Steve Mould - the YouTuber who did the excellent video on “entropy” described above - also did a video defining “resonance" which, for me, was somewhat less successful. With apologies to Steve, it did not resonate with me. This is because I already had a broad exposure to resonant frequencies prior to watching the video. My fluffy, un-worded understanding seems deeper and more complete than the definition in his video. But if someone asked me to define resonance I would get them to watch Steve’s video. If they leave the video a little empty then I know that if they probed deeper and see the actuality of plunked strings, the synchronisation of metronomes on a rocker platform, the ticking of a resonant mechanical watch, and the failure of mechanical structures when subjected to specific oscillations then they would feel the same way I do when I think of “resonance”. It helps that the common use of the term has some equivalence to its scientific use.
The point is that concepts do not need to be literally or mathematically defined in a person’s mind to also hold value. The concept of “love” is hard to define. Yet we know what it means. And it definitely has value.
Tell me that you love me in a sonnet or represent it as a perturbation in a field and they both mean the same to me. Beautiful but an incomplete representation. I embrace it. And, yes, I love you too. 'Tis the reason I write this.
Universal love like the equally nebulous “grace” also requires nurturing. They are both abstract concepts that become more meaningful the more they are valued. If I had to define them I would say the first is an extension of a primitive emotion while the second - when used in common/ secular language - is a social construct. I guess those are labels not definitions. In any case universal love and grace are useful narratives that fold into each other and underlie such things as tolerance and compromise and spontaneous acts of kindness. I believe that losing them diminishes us as humans and as a society. Primary emotions such as fear, joy, lust, sadness, happiness, anger, shame, disgust, envy, irritation, surprise, and excitement also deserve attention. But take them for the transitional states they are and dwell not too long in their peaks nor in their valleys. In my experience the neurophysiological impact of a primary emotion carries the most value when I do not ponder too deeply about its existence nor force it to stay beyond its time.
So, there are definable values for the transition taken between two points in time (and space). Transitional terms also do not require qualification and quantification to hold value. Indeed, doing so sometimes devalues what they represent. There is also value in more nebulous concepts that are hard to pin down to simple definitions. Qualifying and quantifying only suffocates such concepts and always devalues them to a greater or lesser degree. This make transitional terms and nebulous concepts hard to talk about but their importance for human well being and social cohesion means they cannot - and should not - be left out of a world that seeks ever more utility using hard metrics.

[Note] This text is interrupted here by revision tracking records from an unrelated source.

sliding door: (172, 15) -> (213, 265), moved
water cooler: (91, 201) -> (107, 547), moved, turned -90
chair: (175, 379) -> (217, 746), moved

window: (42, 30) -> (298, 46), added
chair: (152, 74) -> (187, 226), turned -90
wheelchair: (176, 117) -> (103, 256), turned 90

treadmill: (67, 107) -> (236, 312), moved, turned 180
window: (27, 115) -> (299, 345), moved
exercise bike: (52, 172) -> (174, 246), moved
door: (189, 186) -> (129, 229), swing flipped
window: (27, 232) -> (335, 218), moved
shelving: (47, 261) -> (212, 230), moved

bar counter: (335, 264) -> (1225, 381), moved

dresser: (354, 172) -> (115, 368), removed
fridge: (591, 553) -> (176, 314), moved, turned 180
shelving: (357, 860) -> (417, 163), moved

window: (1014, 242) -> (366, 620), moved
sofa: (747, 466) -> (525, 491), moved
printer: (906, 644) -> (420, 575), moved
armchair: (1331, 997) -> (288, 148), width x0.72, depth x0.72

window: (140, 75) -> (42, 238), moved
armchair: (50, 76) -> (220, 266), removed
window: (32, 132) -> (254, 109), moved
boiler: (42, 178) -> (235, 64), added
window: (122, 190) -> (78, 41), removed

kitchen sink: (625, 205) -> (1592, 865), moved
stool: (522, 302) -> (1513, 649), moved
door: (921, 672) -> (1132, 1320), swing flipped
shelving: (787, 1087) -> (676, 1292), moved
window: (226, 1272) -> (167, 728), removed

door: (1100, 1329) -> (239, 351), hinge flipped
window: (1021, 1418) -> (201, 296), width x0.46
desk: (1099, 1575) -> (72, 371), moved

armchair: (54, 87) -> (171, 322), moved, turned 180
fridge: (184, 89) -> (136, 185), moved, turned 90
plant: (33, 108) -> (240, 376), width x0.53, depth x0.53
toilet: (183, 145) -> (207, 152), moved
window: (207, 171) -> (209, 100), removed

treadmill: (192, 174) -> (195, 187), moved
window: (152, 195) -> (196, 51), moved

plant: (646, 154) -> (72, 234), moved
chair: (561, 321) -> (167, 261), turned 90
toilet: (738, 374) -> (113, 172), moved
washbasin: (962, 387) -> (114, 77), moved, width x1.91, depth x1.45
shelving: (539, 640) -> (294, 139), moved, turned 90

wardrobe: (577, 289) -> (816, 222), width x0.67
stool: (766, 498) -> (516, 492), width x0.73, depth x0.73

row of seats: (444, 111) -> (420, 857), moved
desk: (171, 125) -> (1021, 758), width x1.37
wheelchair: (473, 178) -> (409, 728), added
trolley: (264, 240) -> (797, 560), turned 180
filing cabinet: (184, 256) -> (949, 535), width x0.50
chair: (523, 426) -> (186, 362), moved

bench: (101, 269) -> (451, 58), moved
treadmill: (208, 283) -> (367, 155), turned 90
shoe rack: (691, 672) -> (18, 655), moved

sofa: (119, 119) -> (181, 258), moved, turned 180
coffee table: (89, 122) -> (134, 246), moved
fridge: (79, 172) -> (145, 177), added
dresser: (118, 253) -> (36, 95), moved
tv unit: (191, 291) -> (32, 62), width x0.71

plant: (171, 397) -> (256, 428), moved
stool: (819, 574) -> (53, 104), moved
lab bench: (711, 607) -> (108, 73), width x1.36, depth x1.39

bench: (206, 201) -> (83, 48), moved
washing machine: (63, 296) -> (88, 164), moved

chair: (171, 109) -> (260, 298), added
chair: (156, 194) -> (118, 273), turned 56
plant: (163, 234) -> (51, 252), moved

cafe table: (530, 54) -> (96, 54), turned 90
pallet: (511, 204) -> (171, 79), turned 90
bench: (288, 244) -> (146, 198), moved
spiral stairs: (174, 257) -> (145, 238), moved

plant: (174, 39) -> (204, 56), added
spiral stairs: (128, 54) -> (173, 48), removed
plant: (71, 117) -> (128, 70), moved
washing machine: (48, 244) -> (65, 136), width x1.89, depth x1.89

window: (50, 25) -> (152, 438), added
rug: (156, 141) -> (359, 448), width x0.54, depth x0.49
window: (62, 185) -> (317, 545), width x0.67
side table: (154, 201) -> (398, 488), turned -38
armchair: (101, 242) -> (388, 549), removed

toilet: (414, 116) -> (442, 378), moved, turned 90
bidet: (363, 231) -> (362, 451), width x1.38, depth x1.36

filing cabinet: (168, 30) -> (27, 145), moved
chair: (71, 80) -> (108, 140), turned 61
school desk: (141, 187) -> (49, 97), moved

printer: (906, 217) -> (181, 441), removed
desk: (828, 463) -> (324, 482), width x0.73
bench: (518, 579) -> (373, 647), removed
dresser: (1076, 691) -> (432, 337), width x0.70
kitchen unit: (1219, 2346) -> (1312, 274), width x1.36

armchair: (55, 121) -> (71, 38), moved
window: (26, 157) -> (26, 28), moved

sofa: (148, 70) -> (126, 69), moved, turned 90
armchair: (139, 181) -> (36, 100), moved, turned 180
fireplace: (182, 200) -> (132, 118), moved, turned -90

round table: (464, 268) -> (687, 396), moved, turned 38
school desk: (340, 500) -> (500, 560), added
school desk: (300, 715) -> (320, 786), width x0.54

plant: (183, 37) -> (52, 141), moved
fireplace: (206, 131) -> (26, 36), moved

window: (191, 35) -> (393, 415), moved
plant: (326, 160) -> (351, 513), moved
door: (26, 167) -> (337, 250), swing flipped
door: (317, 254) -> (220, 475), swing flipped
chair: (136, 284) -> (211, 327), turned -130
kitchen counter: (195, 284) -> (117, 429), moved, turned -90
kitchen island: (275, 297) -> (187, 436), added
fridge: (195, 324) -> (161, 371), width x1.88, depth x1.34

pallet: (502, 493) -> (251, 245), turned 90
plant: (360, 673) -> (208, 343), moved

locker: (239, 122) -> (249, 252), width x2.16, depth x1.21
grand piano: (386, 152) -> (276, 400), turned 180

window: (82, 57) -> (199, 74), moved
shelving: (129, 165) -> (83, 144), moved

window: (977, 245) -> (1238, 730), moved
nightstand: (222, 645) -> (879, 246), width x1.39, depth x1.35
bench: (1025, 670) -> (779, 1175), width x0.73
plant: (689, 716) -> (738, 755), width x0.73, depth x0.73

Another concept that is fleeting, hard to pin down to a precise definition, and much more valuable than we give it credit for is the belief that someone understands your needs and will action based on that understanding. The three words “I’ve got you” could be short for the reassuring four words of “I’ve got your back” but, at least in Australia, is more typically used for a shared understanding and plan of action. I guess you could break it down into “we are on the same page”, “we agree about what needs to be done”, and “consider it done”. But the concept is so universal that intonation and body language can confer everything those three words represent so the person with whom you are interacting can leave knowing exactly that.
At least that’s what I remember it to be.